Nothing wrong with that, I suppose, but it seems to me that it would be better to learn how to ask people for help without needing the excuse of a game, and how to motivate oneself without needing to invent “missions” and “superpowers.” In another example, McGonigal talked about how people find it “hokey” to try to follow the advice of psychologists who tell us that it will make us happier when we compliment people or do kind things for them.
Personally I find the game she talks about a lot more hokey. Perhaps there are lots of people who would be motivated by pretending that they are secret agents, that ordinary activities are “missions,” and being able to keep “leveling up.” It doesn’t sound at all appealing to me.
The third part of the book is all about using online collaboration to tackle real-world problems. This part has less to do with games, and is more about how playing multiplayer online games supposedly has given people greater ability at collaborating. I found this part the least convincing.
People who have played a lot of computer games may be more comfortable using technology than people whose experience with computers has been struggling to get a word processor or spreadsheet to work, but I did not hear any evidence that they really had better skill at collaborating. People who want to work together and to invest their time and effort at working to solve problems will find a way to do it. Technology can certainly help with communications, but I’m not sure how much games have to do with it.
In short, I just don’t agree with her premise that “reality is broken.” I kept telling myself she couldn’t believe it either, she just used it as a metaphor for how we can learn from games. But as she kept talking about “fixes” for reality, and how playing games more would make for a better world, I wasn’t sure.
A review by another game designer agrees that reality is a mess, but disagrees about it being broken, and points out that we don’t get to fix it. “It’s flawed and messy and delightful and repellent and stunning,” he says. “Reality is alright.” Another article offers a critique of her ideas which points out some of the drawbacks of the push for gamification.

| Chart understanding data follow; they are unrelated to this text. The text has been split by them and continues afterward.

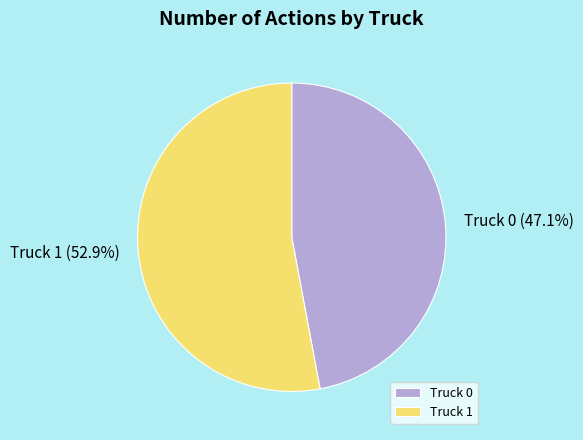

Which slice represents more than half of the pie?

Truck 1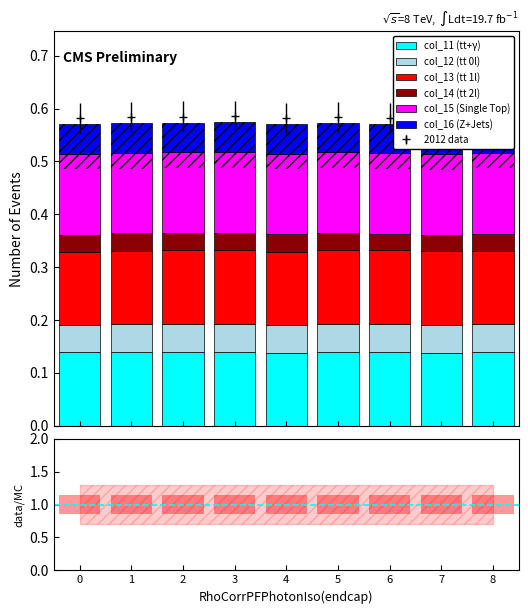

What are all the series names shown in the legend?

col_11 (tt+γ), col_12 (tt 0l), col_13 (tt 1l), col_14 (tt 2l), col_15 (Single Top), col_16 (Z+Jets)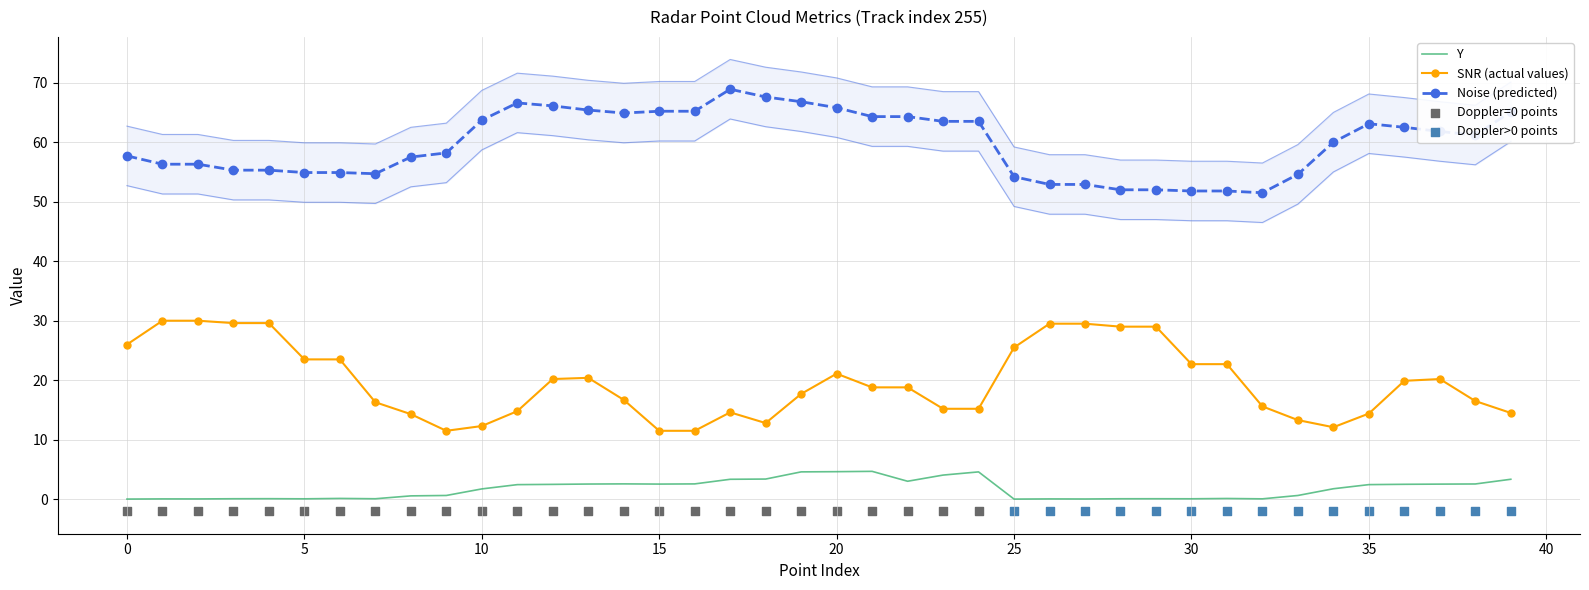

Which series contains the highest Y value?

Noise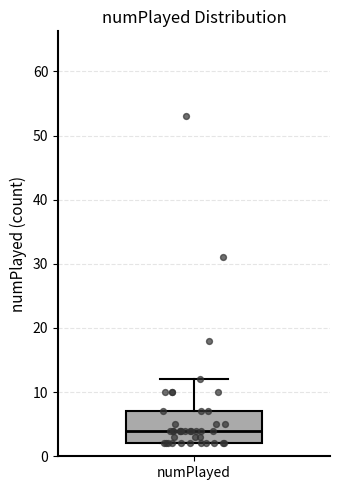

Read this box plot against the y-axis: the position of the median line, the range covered by the box, and the ends of both whiskers. The values are not printed on the chart, so give them approximately, as read against the axis.

median 4, box 2 to 7, whiskers 2 to 12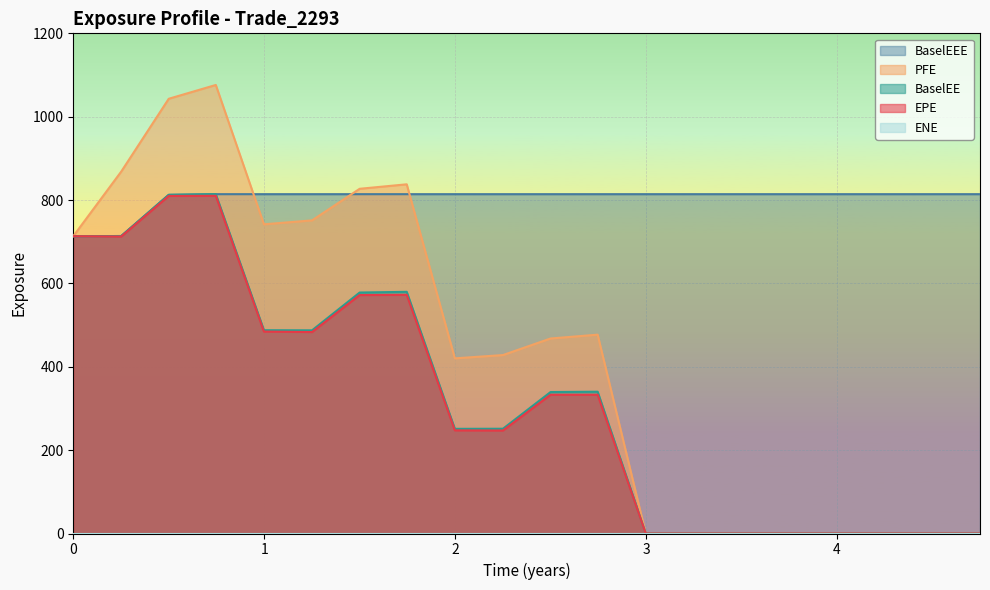

How many data points does each series have?

20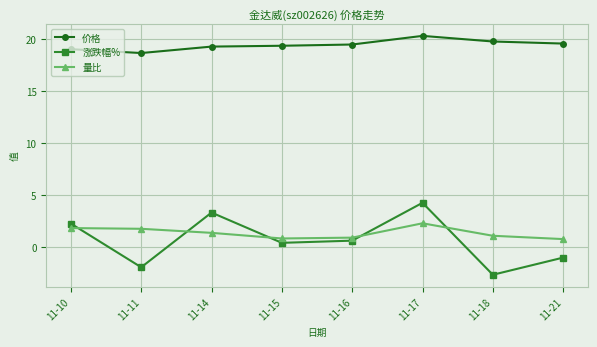

Where is the first local maximum for 涨跌幅%?

11-14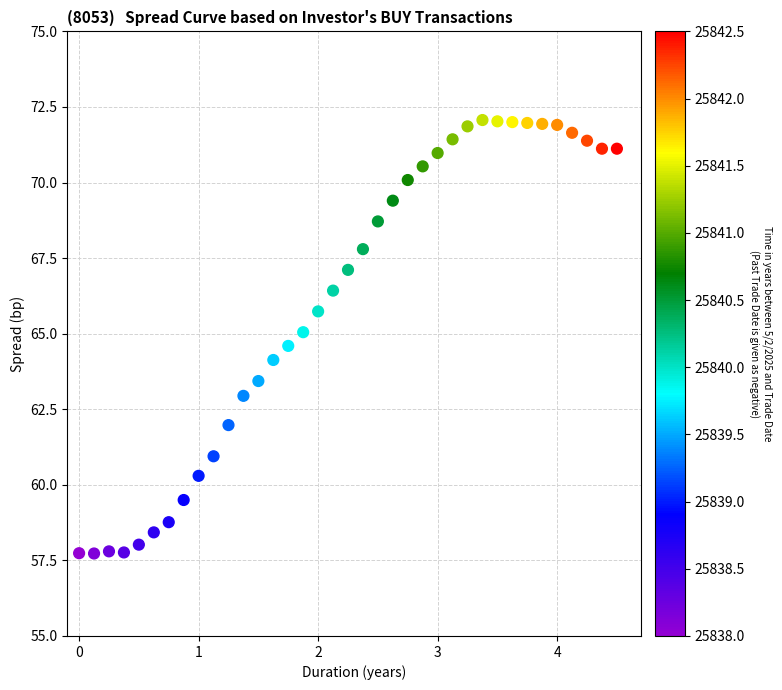

What is the range of Y values (max minus min)?

14.3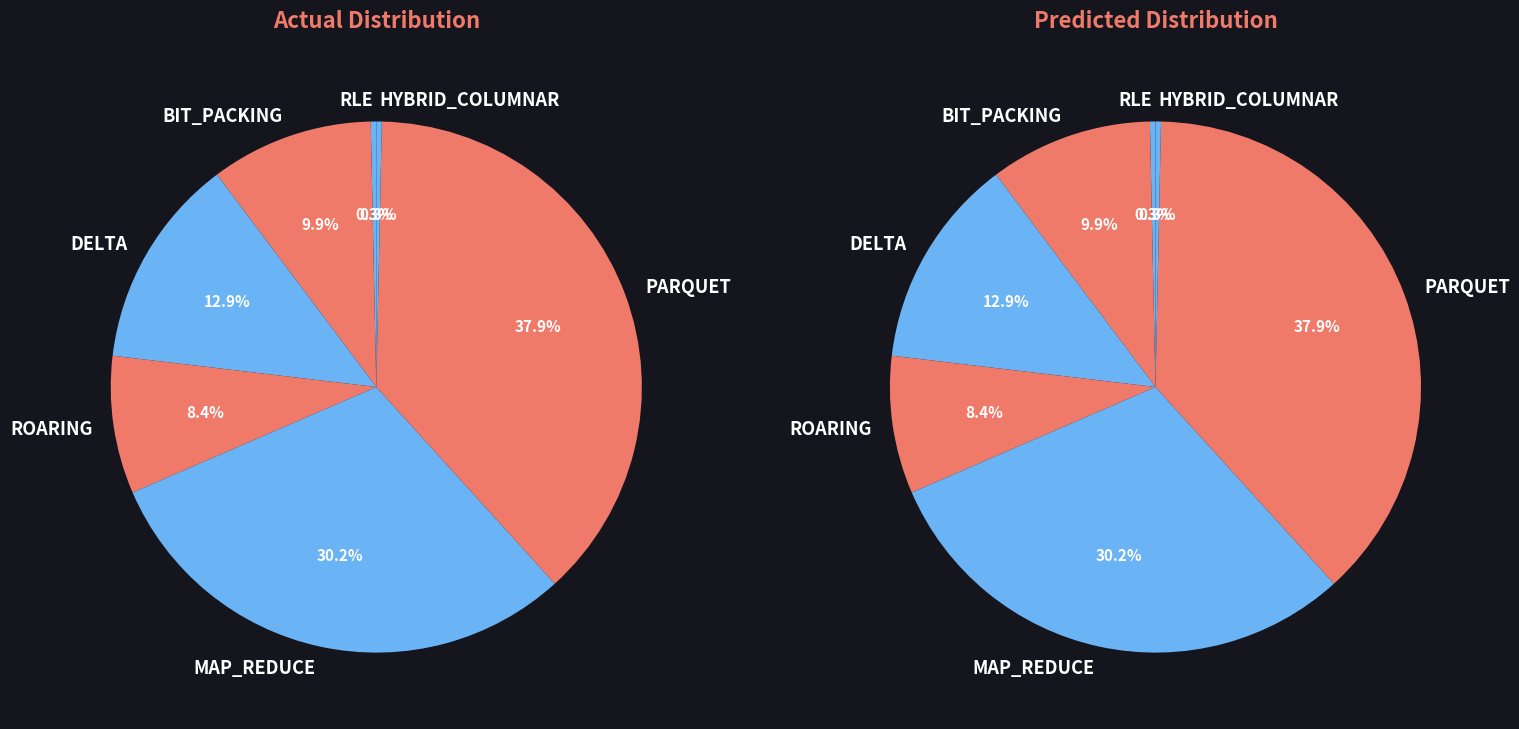

Do HYBRID_COLUMNAR and BIT_PACKING together represent more than half of the pie?

No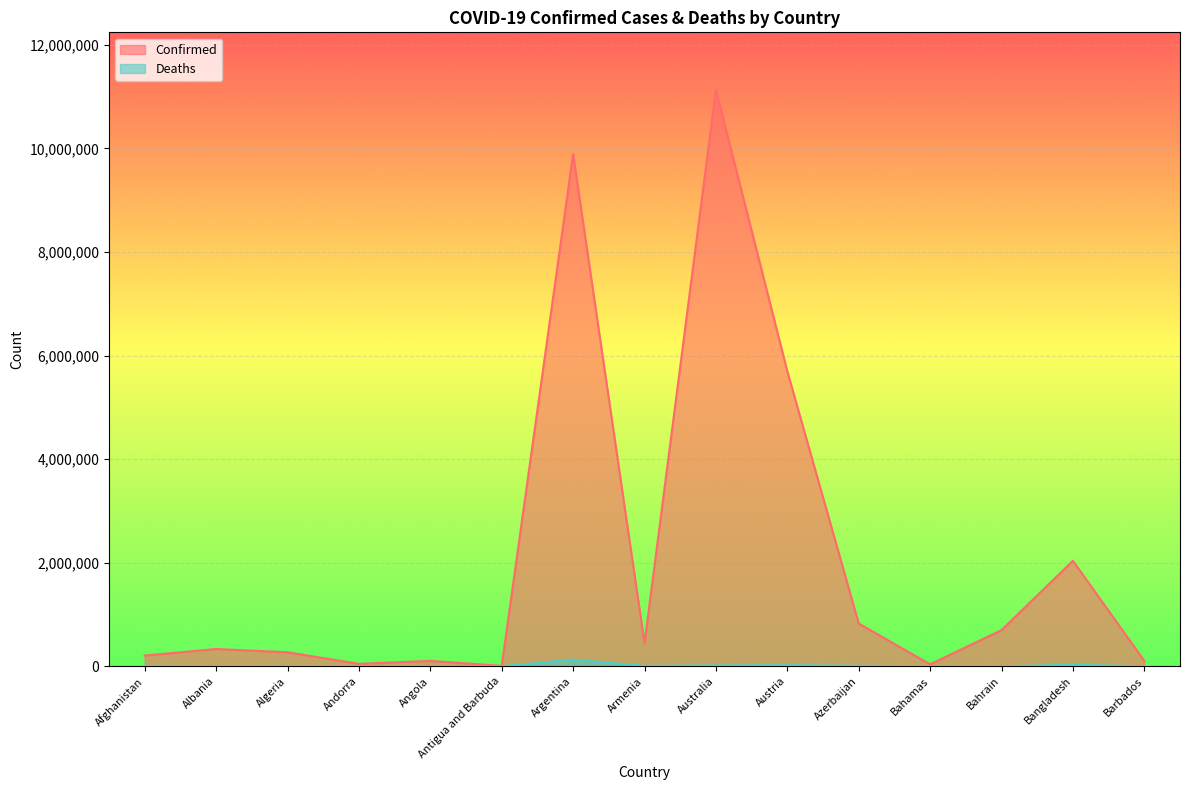

At which label is Confirmed closest to 5568767?

Austria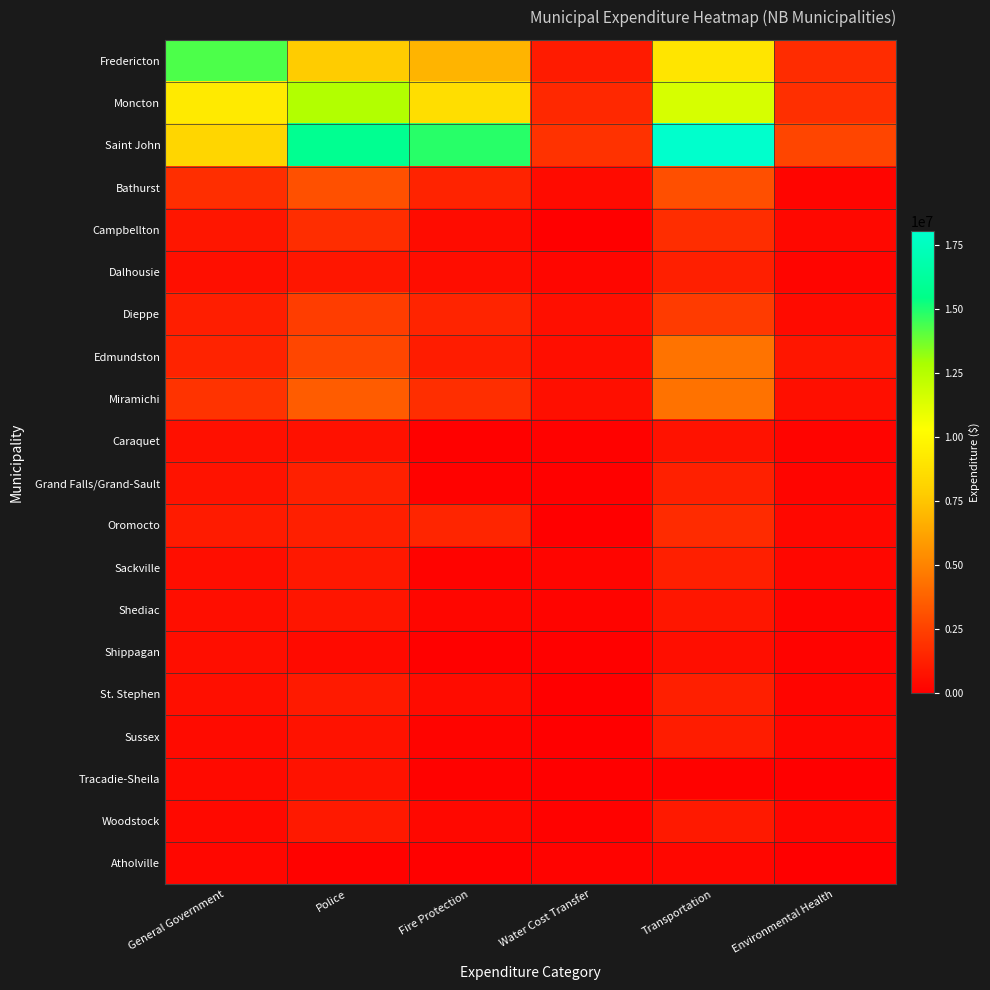

At how many categories does at least one series exceed 3101531?

4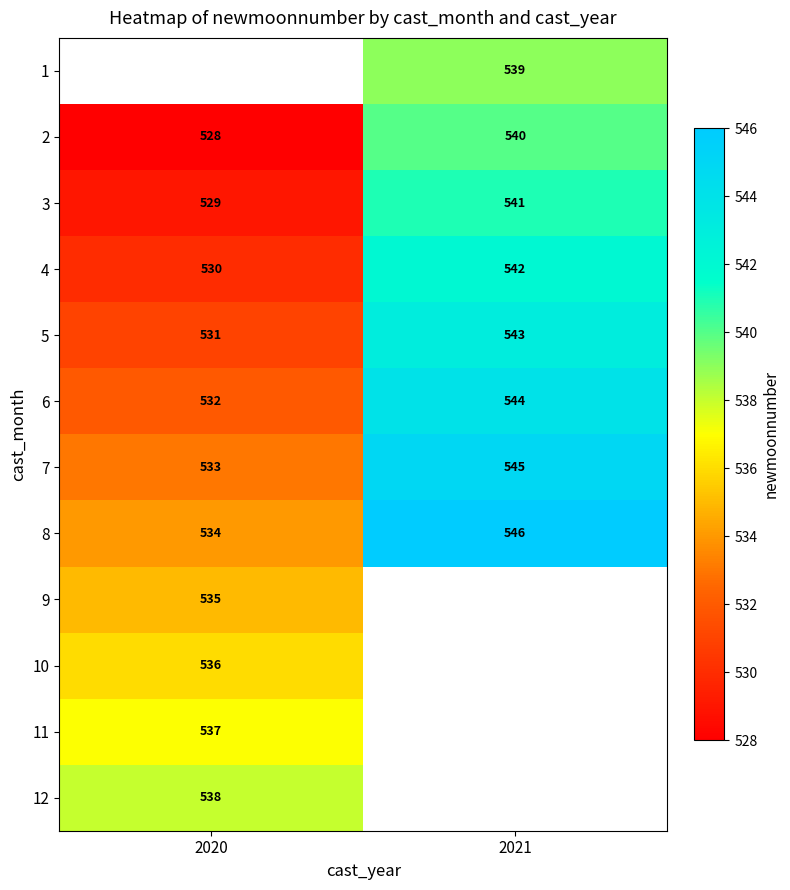

Is the value of 3 at 2021 greater than the value of 4 at 2020?

Yes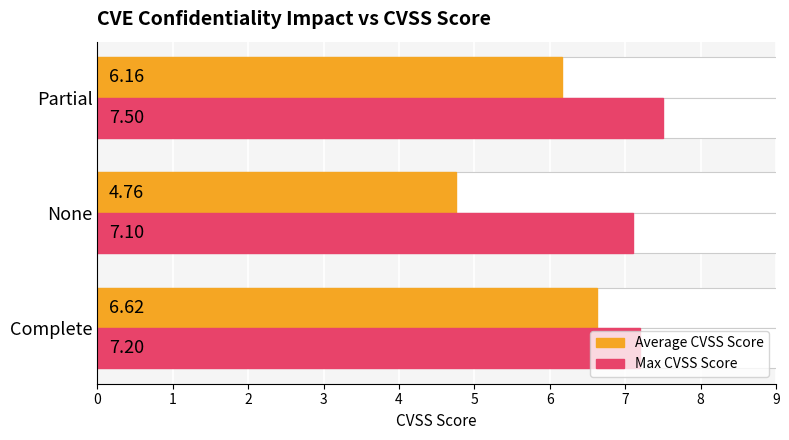

What is the greatest value displayed?

7.5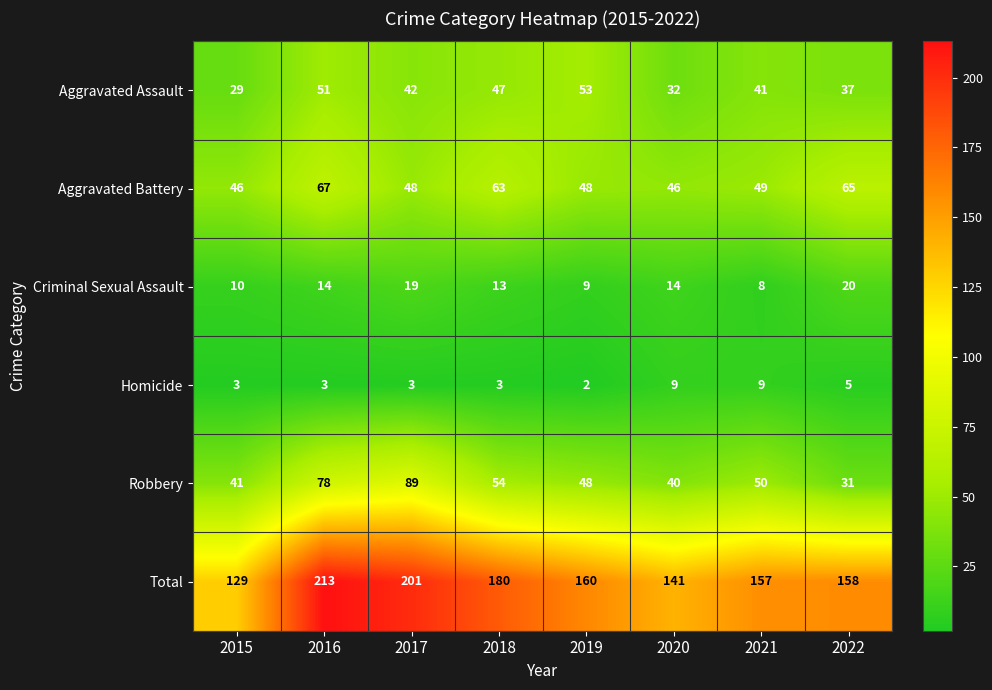

What is the minimum value shown in the chart?

2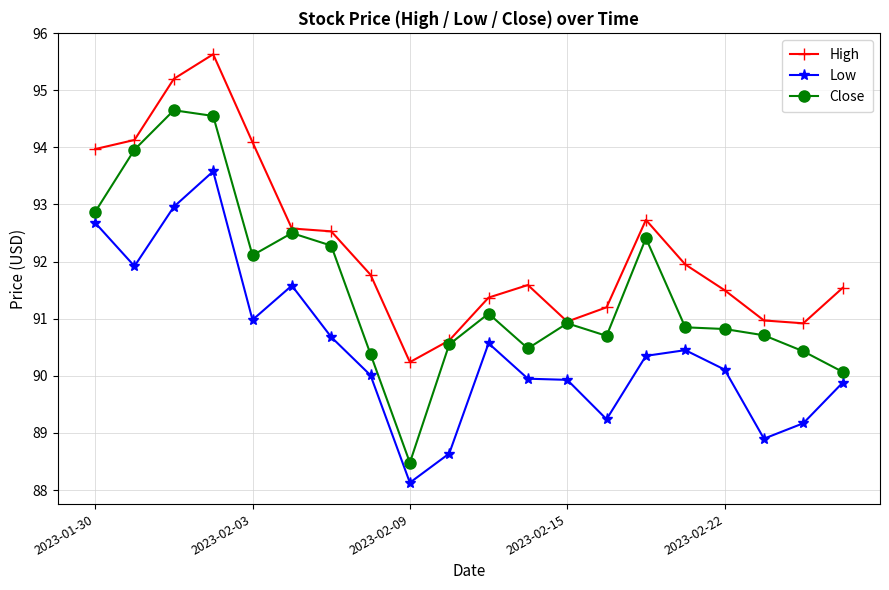

Rank the series by their average value, from highest to lowest.

High, Close, Low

There are plenty of good ways to incorporate game elements into our lives. Every evening I use Duolingo to help me practice languages I have already studied (French, Spanish, and most recently German), and to learn a little bit of Welsh. My husband has always wanted to learn Welsh, and this seemed like something we could do together. Unfortunately he was disappointed with Duolingo’s course because it uses the pronunciation of southern Wales, and he wanted to learn the northern dialect. But having started the course, I’m keeping up with it, just because I like learning languages.
Duolingo incorporates some game elements, such as giving “experience points” and letting you know when you “level up.” I also earn points called “lingots” which I can spend in the site’s virtual store, but there’s not much there that interests me and I have more lingots than I know what to do with. If you think you know a lesson (from previous study of the language), you can try to test out. You get three “hearts,” which are like “lives” in many games, where each time you get the answer wrong you lose one, and when you’re out of them and get another answer wrong, you’ve lost.
What I do like is the immediate feedback, both visual and audio, when I get an answer right or wrong. I also like being able to use hints (by hovering over a word I’m not sure of), though I try not to use them too much. To me these features are just good design, not “game” aspects of the program, but it may well be that games helped the designers get this program right. I’ve tried other language-learning software but I like Duolingo better. Not because I earn XP or level up, but because I can study at a rate that is challenging but not too hard. Just how McGonigal says a good game works.